The round of firings also come shortly after Meta reported a US$3.67 billion loss for its Reality Labs division over the third quarter of 2022. The Metaverse arm of the company has now marked US$9.44 billion in losses over this year alone, and is on track to break its own 2021 record of US$10 billion. To make matters worse, the company forecasts even more growth “significantly” in operating losses over 2023 year-on-year. With such negativity in recent developments, where does this leave us?
Looking Ahead Into the Metaverse
Source: Julien Tromeur on Unsplash
Despite these concerning financial results over the past two years and likely for the duration of 2023 as well, Zuckerberg remains optimistic about the future of the Metaverse and its importance, suggesting that the project remains one of the most important undertakings of Meta.
“It’s often going to take a few versions of each product before they become mainstream,” the billionaire reassured. “I think that our work here is going to be of historical importance and create the foundation for an entirely new way that we will interact with each other and blend technology into our lives as well as the foundation for the long term of our business.”
Indeed, as we covered earlier on the current state of the Metaverse, many other industry leaders and global brands have invested significant sums into building the infrastructure for this Web 3.0 future, and with millions of people already adopting AR/VR technology and proto-Metaverses into their lives, it’s unlikely for the Metaverse to fail to take off, at least in a more primitive form than what the Oasis envisions.
Unlike the universal model featured in Ready Player One, however, what we’re likely going to see are multiple Metaverses that would hopefully work and communicate with one another, potentially allowing you to transfer your digital assets and property between them. Companies like Meta, Microsoft, Apple, and Google are all competing for their own share in the industry, and if past innovations are anything to go by, it’s unlikely that we’ll see these firms coming together and working on one universal Metaverse. Of course, it’s not impossible for one single Metaverse to take over eventually, but that will take a much longer time than what Web 3.0 enthusiasts have initially expected.

The problem => Write a continuation of the text on Meta and the future of the Metaverse, picking up after its final sentence. The items that follow the text play no part in this exercise.

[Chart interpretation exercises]

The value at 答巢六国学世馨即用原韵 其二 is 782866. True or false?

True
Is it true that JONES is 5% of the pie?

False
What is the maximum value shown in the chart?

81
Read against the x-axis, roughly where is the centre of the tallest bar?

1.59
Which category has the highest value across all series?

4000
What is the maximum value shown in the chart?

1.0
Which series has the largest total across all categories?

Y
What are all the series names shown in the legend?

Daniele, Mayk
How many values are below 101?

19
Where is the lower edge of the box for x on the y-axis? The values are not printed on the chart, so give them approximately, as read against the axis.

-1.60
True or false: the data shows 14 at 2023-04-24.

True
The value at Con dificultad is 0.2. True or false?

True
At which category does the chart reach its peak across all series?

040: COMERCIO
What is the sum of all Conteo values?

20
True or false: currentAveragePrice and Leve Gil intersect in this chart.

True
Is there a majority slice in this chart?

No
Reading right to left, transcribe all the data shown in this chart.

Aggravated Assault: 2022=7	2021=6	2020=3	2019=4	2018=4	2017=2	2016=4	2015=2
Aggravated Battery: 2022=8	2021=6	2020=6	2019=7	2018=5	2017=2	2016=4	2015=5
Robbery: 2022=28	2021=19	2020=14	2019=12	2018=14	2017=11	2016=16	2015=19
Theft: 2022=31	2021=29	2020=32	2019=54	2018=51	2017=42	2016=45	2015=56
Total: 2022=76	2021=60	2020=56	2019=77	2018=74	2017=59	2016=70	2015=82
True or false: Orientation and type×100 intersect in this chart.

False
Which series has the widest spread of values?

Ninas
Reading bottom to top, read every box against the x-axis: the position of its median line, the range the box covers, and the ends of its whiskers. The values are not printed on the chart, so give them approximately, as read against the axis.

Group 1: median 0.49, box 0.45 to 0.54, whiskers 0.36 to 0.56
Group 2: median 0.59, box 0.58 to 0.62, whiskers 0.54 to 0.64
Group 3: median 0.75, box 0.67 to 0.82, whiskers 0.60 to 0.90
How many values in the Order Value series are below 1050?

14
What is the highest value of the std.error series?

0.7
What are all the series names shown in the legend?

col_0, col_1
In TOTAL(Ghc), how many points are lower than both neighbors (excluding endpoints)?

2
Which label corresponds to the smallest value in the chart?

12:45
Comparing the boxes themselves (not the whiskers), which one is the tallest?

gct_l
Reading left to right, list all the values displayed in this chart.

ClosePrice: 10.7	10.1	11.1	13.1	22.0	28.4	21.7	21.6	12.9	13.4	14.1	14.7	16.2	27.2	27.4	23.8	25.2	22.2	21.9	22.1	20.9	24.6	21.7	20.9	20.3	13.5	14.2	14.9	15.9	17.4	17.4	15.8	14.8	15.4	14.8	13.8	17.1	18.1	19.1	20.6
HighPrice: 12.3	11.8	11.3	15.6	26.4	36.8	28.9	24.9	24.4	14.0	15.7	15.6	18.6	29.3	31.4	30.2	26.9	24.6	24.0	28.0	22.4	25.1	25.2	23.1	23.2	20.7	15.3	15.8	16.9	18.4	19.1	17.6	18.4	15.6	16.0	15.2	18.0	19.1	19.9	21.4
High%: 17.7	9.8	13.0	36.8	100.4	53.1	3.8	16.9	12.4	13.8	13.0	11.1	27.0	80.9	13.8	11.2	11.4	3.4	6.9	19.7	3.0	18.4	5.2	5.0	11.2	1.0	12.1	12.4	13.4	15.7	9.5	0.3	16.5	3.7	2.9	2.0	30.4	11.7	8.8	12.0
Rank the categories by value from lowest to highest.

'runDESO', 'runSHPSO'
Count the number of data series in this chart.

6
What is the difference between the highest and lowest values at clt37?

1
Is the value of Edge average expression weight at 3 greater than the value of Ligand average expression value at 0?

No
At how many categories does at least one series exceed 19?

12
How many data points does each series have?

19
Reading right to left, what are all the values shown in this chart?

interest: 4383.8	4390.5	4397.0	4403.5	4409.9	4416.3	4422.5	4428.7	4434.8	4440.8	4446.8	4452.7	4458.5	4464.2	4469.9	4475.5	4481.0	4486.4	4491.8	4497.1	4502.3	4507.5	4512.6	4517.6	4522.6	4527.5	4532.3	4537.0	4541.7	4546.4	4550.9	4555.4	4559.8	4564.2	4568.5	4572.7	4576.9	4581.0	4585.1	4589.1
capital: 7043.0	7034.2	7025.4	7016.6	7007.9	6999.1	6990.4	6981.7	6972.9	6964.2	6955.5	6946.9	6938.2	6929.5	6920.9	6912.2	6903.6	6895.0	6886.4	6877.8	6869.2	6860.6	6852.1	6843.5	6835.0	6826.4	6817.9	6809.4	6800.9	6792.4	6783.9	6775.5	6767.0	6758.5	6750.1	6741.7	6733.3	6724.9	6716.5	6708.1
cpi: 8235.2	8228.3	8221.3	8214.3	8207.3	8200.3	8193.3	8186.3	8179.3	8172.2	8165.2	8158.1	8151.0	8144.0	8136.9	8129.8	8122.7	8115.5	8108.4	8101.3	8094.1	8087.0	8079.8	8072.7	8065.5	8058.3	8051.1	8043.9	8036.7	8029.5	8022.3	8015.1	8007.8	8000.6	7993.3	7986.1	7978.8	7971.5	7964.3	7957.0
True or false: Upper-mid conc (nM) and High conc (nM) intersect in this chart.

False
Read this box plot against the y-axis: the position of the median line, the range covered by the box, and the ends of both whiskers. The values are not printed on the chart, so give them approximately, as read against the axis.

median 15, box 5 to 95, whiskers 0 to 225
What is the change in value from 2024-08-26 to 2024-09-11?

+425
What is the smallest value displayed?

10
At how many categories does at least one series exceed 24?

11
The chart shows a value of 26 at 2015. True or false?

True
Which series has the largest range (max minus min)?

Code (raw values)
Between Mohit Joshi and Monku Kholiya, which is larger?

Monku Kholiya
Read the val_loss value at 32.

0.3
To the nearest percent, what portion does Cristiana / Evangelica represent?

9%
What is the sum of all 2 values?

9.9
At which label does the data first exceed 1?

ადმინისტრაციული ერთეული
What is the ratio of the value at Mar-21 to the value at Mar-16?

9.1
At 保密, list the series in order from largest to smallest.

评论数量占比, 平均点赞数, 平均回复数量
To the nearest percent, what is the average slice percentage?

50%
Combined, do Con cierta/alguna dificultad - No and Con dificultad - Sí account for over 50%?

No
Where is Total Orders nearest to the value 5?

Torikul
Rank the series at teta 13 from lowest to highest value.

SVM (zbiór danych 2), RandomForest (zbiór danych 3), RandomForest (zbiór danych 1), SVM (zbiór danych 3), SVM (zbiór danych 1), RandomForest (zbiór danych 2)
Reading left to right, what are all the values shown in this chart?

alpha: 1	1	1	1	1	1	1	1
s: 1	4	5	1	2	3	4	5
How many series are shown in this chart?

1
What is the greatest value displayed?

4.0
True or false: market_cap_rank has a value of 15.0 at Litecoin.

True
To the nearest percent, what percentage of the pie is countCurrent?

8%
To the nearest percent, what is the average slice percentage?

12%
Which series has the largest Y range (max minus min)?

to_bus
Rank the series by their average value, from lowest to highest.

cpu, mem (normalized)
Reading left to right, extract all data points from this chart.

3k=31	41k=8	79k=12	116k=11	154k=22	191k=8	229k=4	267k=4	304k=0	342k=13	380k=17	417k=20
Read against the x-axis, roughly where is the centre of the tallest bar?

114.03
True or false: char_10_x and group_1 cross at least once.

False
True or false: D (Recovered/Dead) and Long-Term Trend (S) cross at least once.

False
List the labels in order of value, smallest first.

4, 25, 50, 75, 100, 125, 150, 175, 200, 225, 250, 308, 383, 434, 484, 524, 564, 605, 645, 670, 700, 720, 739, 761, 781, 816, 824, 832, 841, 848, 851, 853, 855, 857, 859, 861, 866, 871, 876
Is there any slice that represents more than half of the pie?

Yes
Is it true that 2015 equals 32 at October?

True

Response box =>
When and if that moment comes, possibilities for the Metaverse can be endless. Provided that we manage to develop better VR hardware and it becomes more accessible, a large portion of our lives could very well take place within this digital realm. Over the pandemic, people have already gotten used to shopping online and working remotely, and the Metaverse will only further enhance your experiences in these fields. Through an avatar modelled after yourself, you may be able to walk around a virtual retail store and try on clothes to see how they look on you before making a purchase. You’ll be able to have meetings and collaborative sessions with colleagues in a digital workspace without having to leave the comfort of your own home. For entertainment, you’d be able to engage in sporting activities virtually or sit in a digital theatre together with your friends to enjoy a movie or video game.
All of these things that we’re used to seeing in big Hollywood sci-fi blockbusters will finally become a reality. When will this day come? Some experts predict it to come in the 2030s, but the truth is, no one really knows.